→ **The task**
Carry on the passage about Latin America and the Caribbean's aging population from the point where it stops.

→ **Given passage**
= = =
For decades, Latin America and the Caribbean has been a young region, with lots of people in the workforce compared to the number of elderly. But it is aging. By 2085, the region will surpass Europe as the area of the world with the highest share of elderly and, given current rates of savings, will have insufficient resources to pay for the immense health care, pension, and other needs of a swelling population of seniors.
Some of this is demographics, pure and simple. Virtually all countries in modern times have experienced what is commonly known as a demographic dividend, when the share of non-working (dependents) to working population declines. For Latin America that began in the mid-1960s, spurred by factors including urbanization and declining infant mortality rates. In 1965, for each 100 individuals of working age – 15 to 65 years old – there were 90 young and old dependents. Today there are less than 50. By the end of the century, however, there again will be close to 90 dependents for every 100 individuals of working age, and the percentage of the population over 85 years of age, will stand at around 8%, more than four times the percentage today.
= = =
→ **Given data**

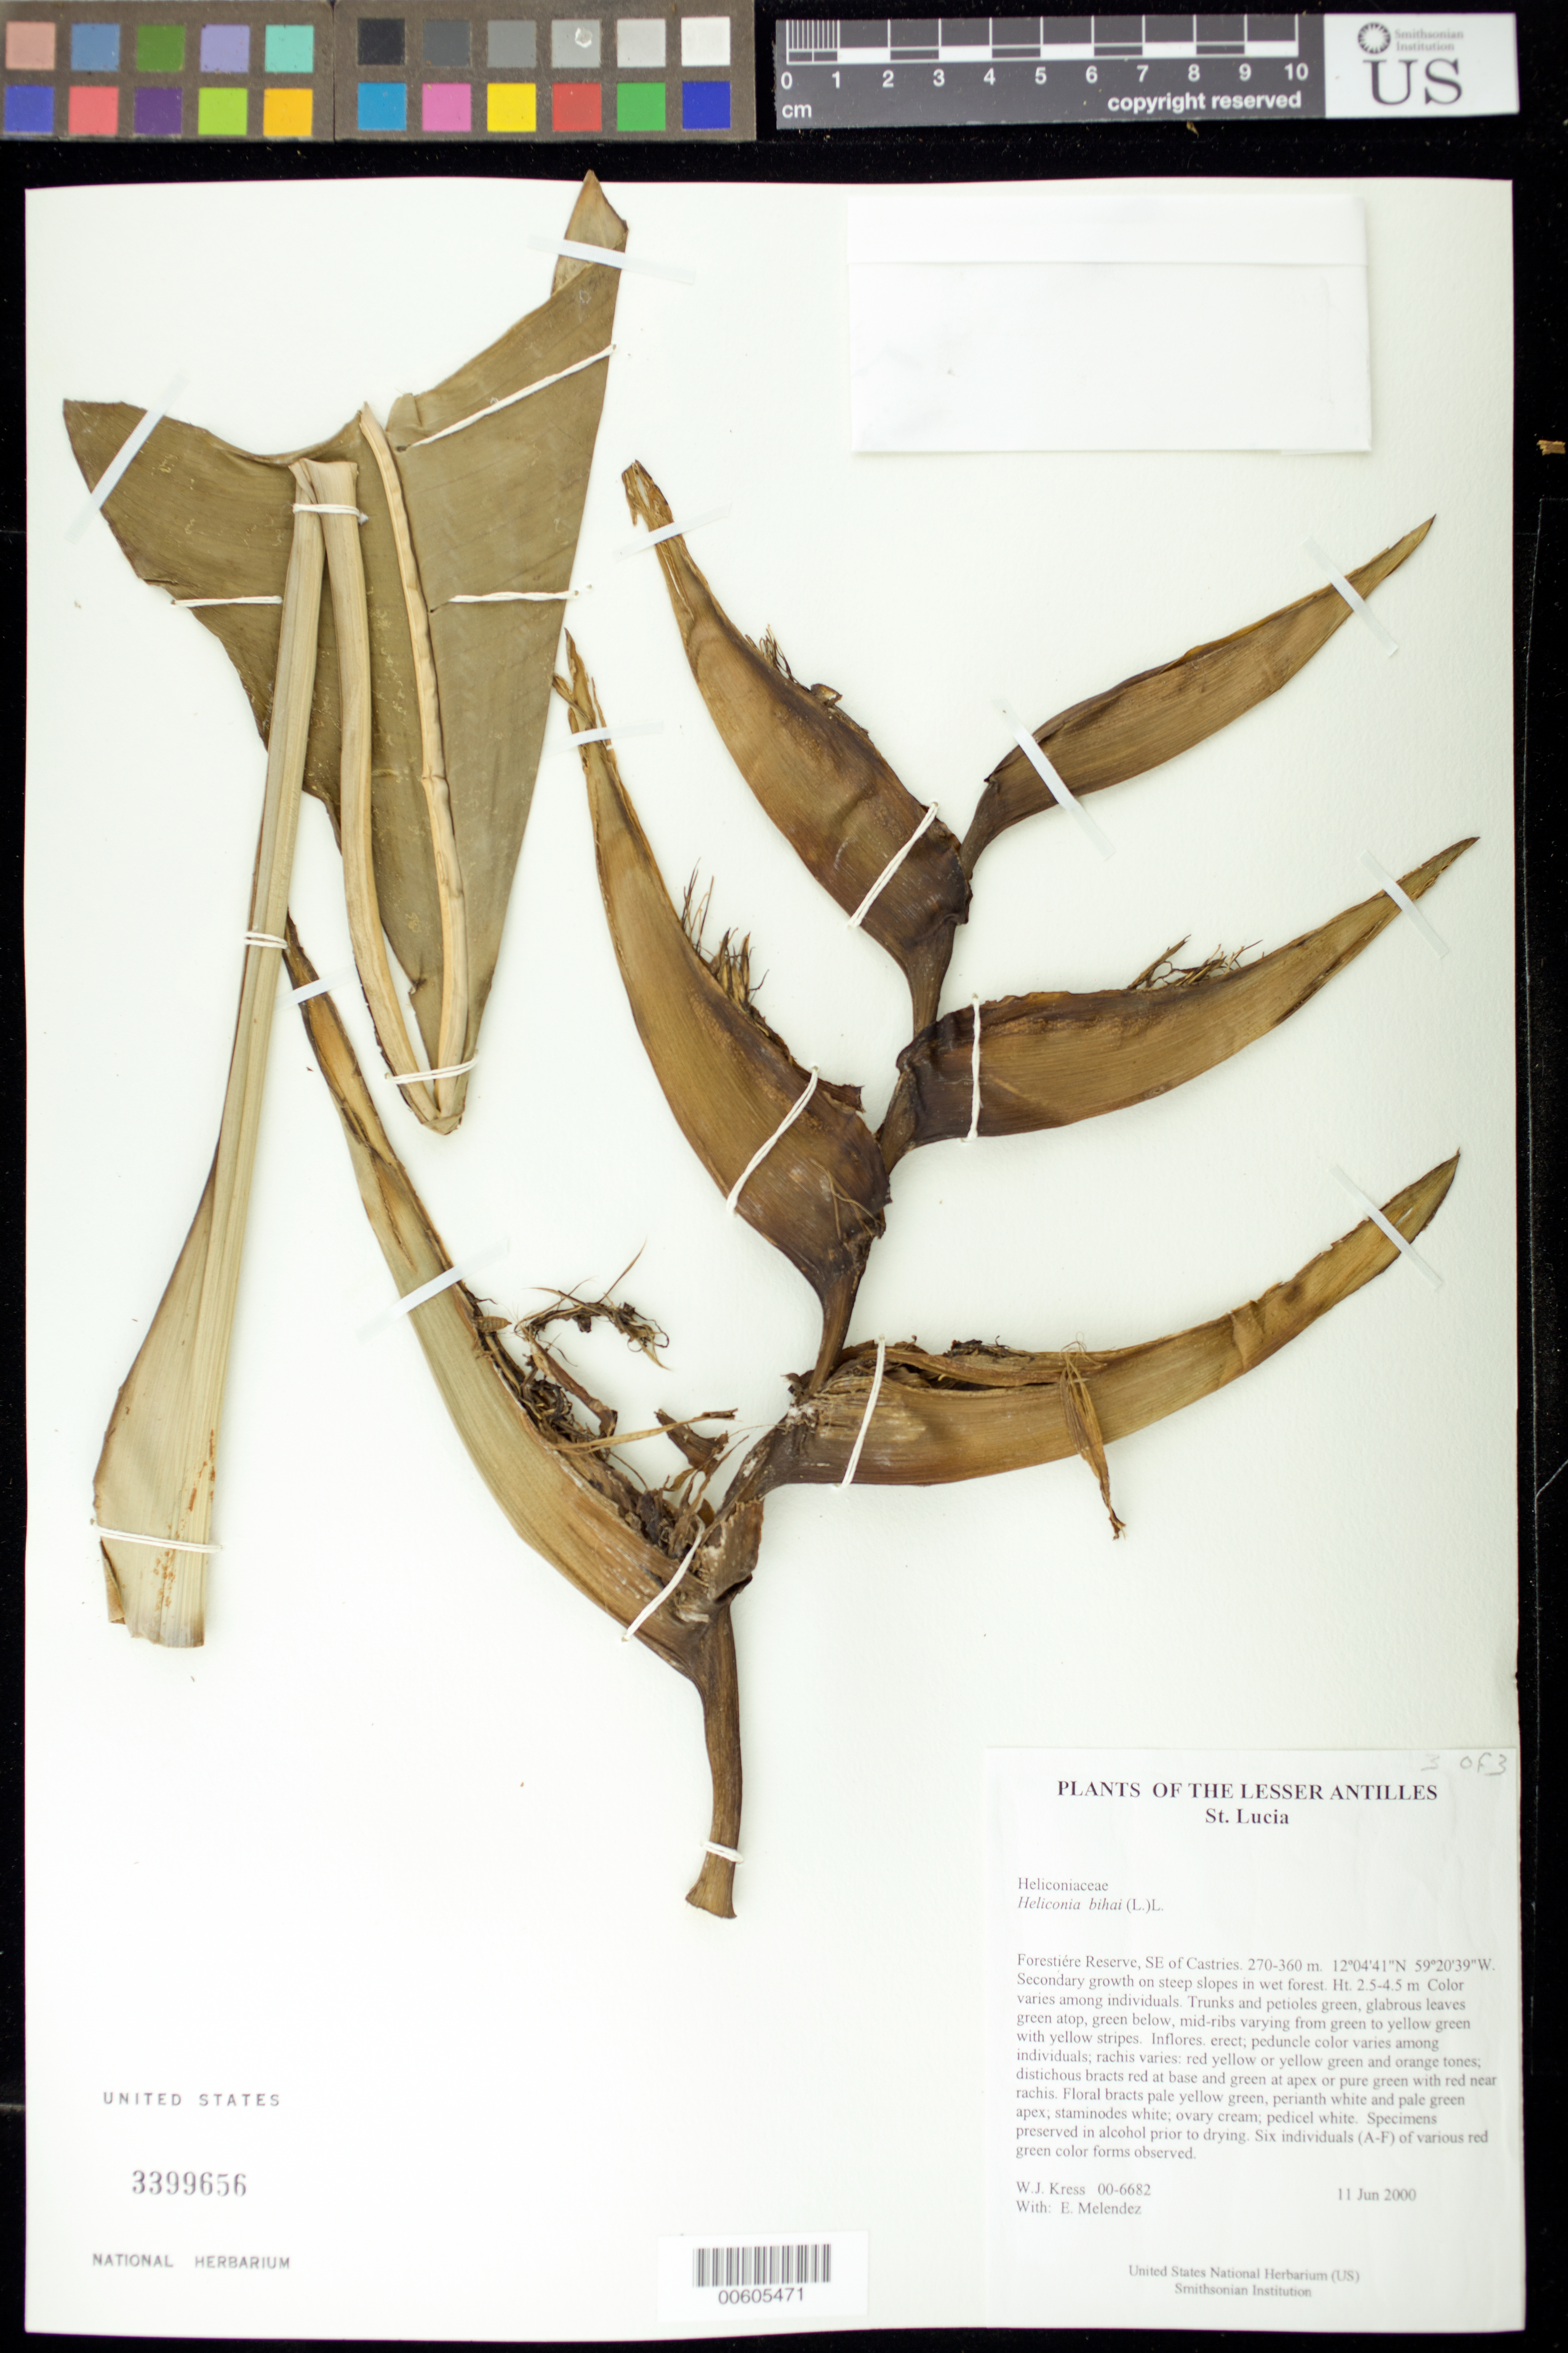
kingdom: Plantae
= = =
→ **Task answer**
With greater obligations, societies will find that their low rates of saving only deepen the burden. The demographic dividend has been a window of opportunity. The injection of young people into the workforce, with fewer dependents, spurred production and growth. But most of that that didn’t go towards the future: The amount of income set aside for pensions and other forms of savings has been relatively small. In Asia, for example, where the demographic dividend roughly coincided with that in Latin America and the Caribbean, saving rates increased to approximately 30 percent of GDP from 12% in the 1960s. In Latin America and the Caribbean, by contrast, it has stagnated for more than two decades at around 18 percent. That has left the region unprepared for that moment when the high number of dependents, many of them with high needs and without pensions, could overwhelm societies. And time is running out.
For many countries in the Caribbean, as well as Chile and Costa Rica, the demographic dividend is all but over. For other countries, including Bolivia, Belize, Guatemala, Guyana, Haiti and Paraguay, it will last two or three more decades. If there is a silver lining, it lies only in the fact that even in countries where dependency ratios are climbing, they are still doing so at a slow enough rate to allow a change of course.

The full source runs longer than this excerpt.